**ASSIGNMENT**. Your job with the data below is to output exactly the lines from the one holding "21: (79, 239, 0.97)" down to the one holding "39: (535, 277, 0.94)", both included, and no others.

**DATA RECORDS**.
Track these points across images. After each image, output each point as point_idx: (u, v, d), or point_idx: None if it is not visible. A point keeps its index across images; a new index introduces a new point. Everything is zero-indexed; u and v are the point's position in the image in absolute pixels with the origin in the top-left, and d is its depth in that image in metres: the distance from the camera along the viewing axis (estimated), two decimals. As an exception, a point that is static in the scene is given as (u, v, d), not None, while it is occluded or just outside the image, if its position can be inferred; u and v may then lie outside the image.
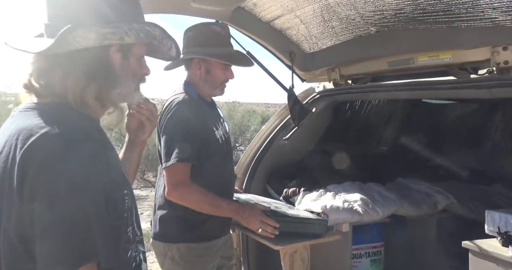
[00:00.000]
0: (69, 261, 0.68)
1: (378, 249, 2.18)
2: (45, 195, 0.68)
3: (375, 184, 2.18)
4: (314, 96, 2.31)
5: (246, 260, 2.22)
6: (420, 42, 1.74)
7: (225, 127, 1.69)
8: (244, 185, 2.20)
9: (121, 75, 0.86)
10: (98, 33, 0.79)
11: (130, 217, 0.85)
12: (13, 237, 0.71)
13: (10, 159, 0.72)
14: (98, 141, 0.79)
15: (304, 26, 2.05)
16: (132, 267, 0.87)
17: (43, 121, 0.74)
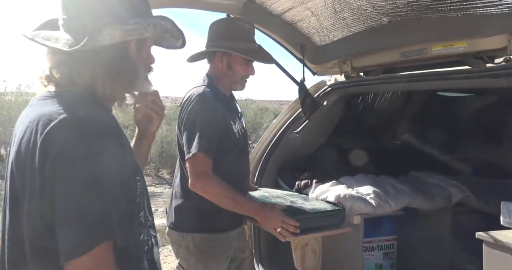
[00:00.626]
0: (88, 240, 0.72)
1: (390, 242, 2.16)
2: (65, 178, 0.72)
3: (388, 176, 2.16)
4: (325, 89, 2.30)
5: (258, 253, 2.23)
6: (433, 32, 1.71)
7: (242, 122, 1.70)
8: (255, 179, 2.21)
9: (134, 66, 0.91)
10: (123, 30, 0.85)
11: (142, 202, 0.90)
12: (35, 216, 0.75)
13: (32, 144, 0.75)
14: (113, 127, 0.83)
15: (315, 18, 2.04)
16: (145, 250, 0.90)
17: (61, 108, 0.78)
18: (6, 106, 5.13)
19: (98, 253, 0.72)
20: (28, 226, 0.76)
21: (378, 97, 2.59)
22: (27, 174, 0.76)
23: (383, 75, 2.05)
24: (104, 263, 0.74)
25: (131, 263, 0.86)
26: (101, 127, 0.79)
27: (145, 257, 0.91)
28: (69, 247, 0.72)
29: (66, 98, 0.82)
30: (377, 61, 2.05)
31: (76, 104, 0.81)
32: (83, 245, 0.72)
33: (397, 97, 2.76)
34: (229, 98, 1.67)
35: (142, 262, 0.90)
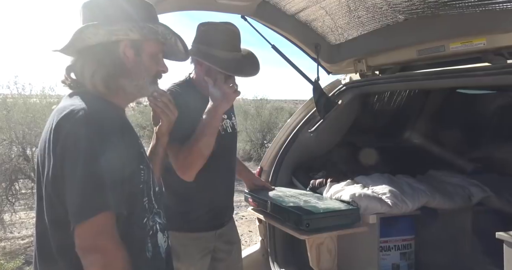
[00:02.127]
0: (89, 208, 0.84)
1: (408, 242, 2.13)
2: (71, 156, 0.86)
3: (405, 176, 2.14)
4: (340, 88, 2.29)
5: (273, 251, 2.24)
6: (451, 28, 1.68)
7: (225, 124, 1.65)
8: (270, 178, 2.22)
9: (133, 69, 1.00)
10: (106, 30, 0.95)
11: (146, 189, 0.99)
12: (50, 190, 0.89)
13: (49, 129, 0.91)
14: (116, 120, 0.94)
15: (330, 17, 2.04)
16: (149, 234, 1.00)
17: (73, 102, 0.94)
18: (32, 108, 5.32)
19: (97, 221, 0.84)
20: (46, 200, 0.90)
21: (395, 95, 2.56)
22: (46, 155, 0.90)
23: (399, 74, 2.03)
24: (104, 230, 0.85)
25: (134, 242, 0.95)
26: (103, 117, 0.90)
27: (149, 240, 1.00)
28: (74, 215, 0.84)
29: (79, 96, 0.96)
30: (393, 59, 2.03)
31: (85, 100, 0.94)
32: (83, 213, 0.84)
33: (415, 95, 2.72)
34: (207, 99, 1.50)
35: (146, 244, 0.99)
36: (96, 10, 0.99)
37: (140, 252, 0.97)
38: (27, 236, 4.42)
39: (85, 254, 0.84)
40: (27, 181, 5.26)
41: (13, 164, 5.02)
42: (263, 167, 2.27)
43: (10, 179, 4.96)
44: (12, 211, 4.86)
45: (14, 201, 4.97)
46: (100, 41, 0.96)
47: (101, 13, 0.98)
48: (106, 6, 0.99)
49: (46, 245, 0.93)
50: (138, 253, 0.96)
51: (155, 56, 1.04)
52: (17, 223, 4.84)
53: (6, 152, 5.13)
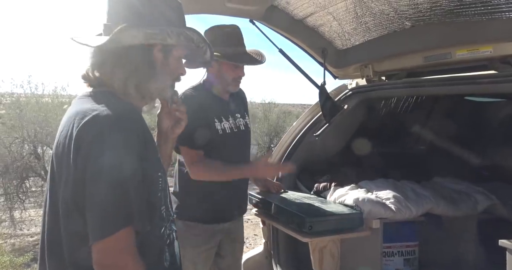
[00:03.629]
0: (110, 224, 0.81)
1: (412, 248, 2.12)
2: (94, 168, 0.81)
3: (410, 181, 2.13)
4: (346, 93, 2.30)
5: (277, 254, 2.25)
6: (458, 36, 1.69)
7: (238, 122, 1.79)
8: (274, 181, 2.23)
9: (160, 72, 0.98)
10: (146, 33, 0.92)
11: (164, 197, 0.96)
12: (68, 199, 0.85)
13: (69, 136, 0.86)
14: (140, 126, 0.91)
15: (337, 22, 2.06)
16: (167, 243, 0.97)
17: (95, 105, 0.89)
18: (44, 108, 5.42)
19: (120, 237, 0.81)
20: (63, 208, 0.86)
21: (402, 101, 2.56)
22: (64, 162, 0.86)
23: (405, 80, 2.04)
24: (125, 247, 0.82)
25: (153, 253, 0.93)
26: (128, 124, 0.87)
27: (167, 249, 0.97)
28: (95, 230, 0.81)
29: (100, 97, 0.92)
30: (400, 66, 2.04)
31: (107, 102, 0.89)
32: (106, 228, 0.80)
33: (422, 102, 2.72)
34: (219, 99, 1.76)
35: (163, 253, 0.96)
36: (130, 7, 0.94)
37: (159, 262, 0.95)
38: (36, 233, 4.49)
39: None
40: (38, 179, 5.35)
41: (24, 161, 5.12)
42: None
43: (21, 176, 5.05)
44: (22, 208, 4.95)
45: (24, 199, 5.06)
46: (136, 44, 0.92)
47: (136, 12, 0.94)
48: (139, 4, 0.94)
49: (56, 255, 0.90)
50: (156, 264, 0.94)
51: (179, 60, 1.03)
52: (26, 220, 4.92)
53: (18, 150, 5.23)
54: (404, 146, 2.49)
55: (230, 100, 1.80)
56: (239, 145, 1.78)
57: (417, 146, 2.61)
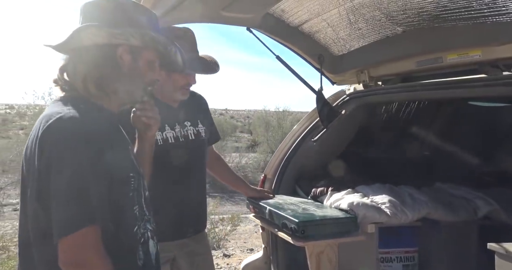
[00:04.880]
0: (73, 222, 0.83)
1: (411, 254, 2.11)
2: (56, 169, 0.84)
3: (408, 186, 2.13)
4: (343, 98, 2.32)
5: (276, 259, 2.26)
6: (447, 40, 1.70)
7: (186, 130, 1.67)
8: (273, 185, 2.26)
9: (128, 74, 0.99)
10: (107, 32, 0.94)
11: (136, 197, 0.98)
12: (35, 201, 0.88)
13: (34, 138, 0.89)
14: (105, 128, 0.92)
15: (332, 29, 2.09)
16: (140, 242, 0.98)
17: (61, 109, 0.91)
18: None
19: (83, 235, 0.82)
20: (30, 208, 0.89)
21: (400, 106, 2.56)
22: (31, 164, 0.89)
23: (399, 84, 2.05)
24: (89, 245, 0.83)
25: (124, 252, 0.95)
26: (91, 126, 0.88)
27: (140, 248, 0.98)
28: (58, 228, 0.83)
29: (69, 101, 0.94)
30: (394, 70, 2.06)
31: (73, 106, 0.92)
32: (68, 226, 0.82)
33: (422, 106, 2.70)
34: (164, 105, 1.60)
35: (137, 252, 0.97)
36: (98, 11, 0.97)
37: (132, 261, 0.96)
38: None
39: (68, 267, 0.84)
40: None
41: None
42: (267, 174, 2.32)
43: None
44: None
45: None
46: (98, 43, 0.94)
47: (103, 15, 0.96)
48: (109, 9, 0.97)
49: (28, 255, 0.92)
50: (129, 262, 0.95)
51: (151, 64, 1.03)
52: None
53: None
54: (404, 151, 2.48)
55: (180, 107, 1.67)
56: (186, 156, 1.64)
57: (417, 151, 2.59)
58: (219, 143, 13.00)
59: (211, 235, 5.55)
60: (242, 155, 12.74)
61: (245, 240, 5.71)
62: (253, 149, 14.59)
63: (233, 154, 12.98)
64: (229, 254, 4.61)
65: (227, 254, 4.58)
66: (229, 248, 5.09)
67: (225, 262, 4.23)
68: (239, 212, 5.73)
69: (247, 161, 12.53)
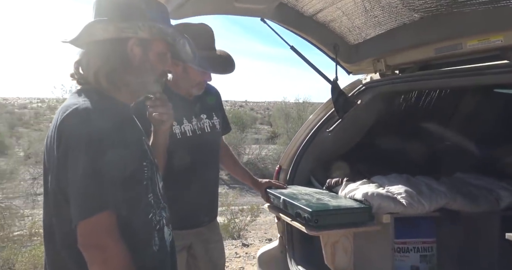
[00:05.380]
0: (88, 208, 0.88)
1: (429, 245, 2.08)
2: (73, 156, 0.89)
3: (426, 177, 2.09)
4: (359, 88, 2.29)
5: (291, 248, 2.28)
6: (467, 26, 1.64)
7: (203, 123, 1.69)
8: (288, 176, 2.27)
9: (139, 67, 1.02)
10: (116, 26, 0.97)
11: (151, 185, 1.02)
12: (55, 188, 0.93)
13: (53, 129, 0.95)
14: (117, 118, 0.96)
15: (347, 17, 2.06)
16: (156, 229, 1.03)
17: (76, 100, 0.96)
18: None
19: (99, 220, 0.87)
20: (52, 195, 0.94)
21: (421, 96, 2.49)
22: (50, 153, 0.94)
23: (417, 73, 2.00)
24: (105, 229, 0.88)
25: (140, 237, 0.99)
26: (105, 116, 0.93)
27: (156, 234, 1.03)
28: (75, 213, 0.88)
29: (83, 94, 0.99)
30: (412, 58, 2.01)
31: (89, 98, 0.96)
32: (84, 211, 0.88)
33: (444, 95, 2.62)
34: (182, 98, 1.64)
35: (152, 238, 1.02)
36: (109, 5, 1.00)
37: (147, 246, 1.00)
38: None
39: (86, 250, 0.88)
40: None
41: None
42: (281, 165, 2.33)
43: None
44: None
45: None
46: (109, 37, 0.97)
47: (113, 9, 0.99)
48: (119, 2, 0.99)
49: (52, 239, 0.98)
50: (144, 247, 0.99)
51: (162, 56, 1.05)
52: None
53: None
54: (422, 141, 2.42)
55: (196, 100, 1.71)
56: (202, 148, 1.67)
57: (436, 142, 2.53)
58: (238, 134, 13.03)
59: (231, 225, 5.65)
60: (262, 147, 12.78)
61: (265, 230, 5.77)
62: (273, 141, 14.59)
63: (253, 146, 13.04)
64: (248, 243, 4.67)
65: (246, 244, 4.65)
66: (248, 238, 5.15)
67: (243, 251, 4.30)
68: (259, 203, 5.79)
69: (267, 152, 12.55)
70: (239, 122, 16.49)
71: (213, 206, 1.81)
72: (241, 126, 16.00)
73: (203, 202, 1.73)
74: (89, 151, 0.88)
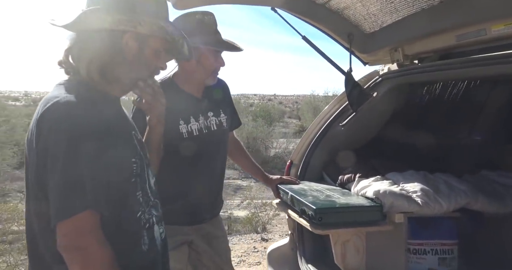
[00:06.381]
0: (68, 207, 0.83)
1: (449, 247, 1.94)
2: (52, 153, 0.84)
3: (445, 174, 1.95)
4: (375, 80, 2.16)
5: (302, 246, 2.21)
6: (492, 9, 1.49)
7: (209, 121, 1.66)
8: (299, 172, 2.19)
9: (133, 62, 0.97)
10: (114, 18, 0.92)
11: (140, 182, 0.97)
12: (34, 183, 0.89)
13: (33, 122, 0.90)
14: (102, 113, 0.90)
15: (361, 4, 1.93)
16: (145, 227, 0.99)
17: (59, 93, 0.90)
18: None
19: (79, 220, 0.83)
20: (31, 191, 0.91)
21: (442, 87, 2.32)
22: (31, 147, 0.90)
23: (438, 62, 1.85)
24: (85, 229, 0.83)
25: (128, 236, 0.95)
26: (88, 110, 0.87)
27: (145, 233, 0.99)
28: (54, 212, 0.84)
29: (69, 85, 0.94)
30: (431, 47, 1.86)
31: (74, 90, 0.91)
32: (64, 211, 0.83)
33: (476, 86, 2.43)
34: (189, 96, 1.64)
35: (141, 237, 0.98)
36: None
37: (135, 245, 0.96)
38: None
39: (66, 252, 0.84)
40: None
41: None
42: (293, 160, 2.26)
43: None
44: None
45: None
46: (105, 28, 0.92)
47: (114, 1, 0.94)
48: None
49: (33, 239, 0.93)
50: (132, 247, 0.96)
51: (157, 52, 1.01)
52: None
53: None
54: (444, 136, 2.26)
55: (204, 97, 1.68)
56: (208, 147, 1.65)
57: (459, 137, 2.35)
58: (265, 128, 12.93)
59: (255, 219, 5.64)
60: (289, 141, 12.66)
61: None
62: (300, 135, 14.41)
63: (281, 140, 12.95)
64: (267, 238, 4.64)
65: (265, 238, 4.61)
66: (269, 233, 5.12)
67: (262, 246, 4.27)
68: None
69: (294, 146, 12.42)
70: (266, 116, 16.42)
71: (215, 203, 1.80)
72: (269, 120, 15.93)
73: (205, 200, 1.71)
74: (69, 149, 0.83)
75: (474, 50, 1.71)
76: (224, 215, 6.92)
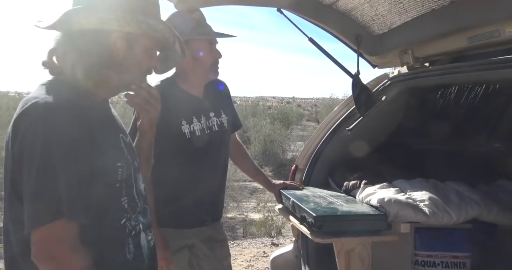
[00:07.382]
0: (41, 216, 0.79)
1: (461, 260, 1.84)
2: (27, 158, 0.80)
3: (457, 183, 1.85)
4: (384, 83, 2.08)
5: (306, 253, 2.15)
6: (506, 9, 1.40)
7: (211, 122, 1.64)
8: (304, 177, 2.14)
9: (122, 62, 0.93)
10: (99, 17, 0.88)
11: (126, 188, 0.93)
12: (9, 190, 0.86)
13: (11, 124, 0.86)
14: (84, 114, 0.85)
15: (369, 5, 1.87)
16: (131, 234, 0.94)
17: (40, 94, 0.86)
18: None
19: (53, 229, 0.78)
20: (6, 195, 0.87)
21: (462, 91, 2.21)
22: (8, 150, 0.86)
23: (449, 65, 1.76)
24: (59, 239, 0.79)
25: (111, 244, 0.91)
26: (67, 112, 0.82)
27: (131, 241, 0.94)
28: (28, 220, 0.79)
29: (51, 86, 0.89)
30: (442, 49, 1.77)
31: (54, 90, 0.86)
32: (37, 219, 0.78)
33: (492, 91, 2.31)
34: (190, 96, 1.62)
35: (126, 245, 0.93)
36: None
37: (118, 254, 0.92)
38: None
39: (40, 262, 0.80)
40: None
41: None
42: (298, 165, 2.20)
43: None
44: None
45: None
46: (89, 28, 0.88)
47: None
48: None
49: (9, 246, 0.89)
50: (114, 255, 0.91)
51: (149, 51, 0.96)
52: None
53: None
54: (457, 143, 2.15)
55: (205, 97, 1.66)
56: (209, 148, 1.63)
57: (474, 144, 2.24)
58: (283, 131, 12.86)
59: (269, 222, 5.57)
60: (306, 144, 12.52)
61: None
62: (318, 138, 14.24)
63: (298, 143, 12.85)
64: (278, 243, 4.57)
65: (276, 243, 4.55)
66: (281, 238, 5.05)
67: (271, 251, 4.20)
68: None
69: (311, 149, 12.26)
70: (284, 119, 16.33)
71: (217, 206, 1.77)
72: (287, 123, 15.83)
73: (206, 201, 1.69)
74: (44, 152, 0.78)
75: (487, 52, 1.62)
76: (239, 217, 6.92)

--

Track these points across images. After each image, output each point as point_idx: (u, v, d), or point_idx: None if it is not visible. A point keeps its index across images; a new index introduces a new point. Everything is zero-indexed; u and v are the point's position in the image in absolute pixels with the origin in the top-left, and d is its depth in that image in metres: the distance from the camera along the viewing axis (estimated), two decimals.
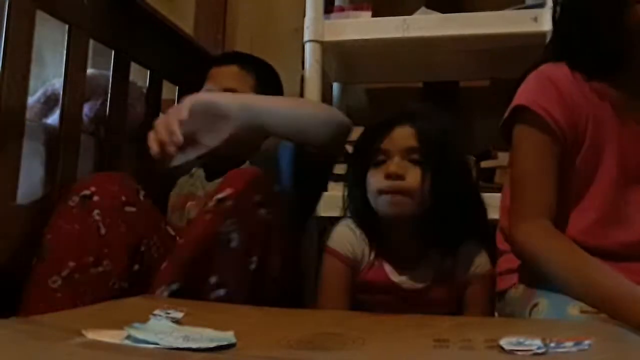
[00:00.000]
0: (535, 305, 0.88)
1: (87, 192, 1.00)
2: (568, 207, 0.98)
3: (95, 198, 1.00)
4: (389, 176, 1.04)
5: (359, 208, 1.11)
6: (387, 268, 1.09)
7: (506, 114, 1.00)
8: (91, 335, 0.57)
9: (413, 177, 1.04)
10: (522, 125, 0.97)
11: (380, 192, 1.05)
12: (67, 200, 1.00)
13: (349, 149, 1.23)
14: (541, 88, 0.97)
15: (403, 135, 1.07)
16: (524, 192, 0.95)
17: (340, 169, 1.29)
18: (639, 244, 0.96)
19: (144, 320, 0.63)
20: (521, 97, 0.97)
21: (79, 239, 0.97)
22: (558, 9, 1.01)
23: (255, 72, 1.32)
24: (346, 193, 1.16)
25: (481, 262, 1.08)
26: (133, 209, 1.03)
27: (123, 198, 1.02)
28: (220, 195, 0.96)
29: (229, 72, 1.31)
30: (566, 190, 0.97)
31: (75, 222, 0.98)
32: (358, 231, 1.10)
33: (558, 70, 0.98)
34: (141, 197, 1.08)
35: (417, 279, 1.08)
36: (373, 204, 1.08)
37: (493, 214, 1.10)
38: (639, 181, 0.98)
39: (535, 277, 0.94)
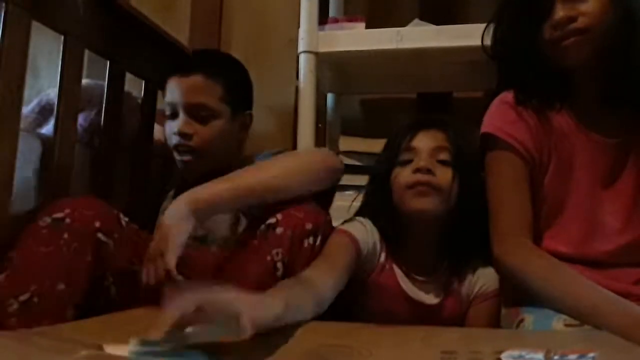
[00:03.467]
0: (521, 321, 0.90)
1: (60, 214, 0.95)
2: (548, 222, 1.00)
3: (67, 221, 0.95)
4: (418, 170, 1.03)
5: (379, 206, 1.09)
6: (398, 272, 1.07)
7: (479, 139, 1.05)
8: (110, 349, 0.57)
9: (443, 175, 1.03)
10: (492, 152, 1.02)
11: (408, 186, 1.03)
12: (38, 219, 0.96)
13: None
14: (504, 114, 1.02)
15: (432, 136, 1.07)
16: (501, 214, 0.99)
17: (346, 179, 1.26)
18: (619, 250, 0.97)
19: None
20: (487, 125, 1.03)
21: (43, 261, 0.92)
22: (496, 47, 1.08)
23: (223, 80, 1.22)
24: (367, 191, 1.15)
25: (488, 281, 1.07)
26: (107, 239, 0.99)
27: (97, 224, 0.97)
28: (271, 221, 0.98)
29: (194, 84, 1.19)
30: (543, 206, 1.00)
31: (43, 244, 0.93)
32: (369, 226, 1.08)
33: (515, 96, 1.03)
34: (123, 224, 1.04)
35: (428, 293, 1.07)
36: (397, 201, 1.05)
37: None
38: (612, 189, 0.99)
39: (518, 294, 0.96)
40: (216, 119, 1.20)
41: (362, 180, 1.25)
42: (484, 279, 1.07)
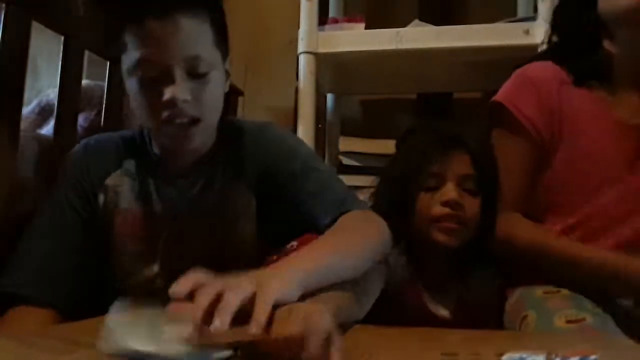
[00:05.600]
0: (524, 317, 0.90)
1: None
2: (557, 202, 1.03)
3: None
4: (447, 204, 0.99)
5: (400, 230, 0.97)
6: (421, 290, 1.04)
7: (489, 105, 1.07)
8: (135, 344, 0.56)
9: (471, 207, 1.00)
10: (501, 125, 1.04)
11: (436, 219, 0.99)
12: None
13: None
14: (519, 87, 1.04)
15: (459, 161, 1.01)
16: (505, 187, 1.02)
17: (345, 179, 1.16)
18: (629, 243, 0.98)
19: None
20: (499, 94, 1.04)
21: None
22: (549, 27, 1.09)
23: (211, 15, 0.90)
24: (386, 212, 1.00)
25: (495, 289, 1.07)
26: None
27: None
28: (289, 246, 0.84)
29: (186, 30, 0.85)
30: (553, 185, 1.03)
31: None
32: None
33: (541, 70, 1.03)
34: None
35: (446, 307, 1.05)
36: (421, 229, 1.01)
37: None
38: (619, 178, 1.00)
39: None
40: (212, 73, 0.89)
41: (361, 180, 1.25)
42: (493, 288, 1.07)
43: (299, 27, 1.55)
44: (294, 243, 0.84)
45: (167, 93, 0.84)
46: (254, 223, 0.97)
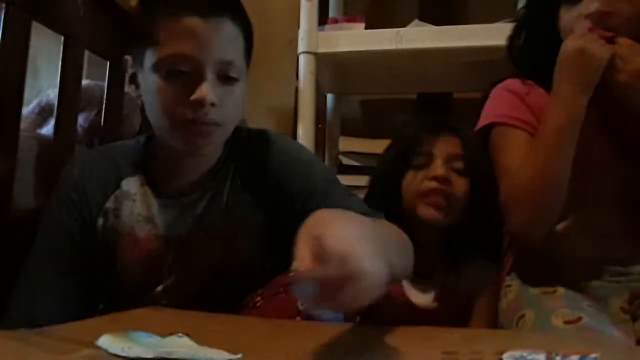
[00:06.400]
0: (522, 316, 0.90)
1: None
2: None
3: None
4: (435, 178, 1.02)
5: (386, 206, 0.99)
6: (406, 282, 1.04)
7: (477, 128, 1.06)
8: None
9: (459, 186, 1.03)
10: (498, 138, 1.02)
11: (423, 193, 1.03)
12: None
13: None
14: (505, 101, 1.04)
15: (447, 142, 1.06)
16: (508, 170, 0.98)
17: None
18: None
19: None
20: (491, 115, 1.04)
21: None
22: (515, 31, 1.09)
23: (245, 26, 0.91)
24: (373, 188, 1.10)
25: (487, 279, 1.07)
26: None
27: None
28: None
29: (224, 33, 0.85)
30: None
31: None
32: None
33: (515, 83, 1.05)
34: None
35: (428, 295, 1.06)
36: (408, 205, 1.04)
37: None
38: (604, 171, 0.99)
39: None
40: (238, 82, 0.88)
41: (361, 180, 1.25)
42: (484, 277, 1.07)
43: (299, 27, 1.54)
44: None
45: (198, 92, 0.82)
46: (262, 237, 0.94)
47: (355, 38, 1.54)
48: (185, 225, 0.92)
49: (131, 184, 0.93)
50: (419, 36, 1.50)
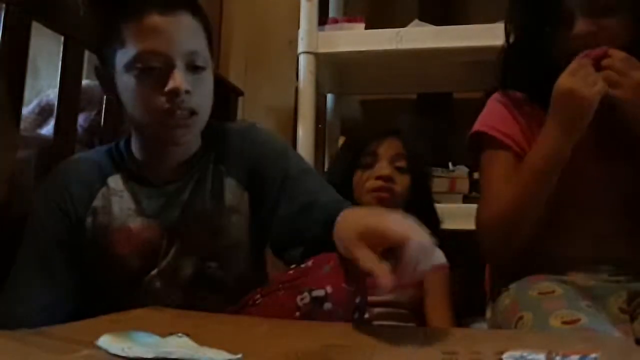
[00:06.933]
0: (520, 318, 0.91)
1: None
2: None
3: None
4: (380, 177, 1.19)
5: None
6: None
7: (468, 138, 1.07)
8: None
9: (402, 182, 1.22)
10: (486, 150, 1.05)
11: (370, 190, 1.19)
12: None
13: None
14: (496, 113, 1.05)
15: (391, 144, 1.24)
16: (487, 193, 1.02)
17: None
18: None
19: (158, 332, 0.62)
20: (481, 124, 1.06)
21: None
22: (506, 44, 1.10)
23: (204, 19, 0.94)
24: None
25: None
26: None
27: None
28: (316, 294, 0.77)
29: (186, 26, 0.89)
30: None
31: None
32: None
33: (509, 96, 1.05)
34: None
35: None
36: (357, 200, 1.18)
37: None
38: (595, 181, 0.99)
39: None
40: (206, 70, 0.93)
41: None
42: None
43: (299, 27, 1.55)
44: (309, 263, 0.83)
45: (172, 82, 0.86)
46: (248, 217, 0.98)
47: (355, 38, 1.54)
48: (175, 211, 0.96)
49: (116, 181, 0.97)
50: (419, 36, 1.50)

**OUTPUT BELOW**.
21: (79, 239, 0.97)
22: (558, 9, 1.01)
23: (255, 72, 1.32)
24: (346, 193, 1.16)
25: (481, 262, 1.08)
26: (133, 209, 1.03)
27: (123, 198, 1.02)
28: (220, 195, 0.96)
29: (229, 72, 1.31)
30: (566, 190, 0.97)
31: (75, 222, 0.98)
32: (358, 231, 1.10)
33: (558, 70, 0.98)
34: (141, 197, 1.08)
35: (417, 279, 1.08)
36: (373, 204, 1.08)
37: (493, 214, 1.10)
38: (639, 181, 0.98)
39: (535, 277, 0.94)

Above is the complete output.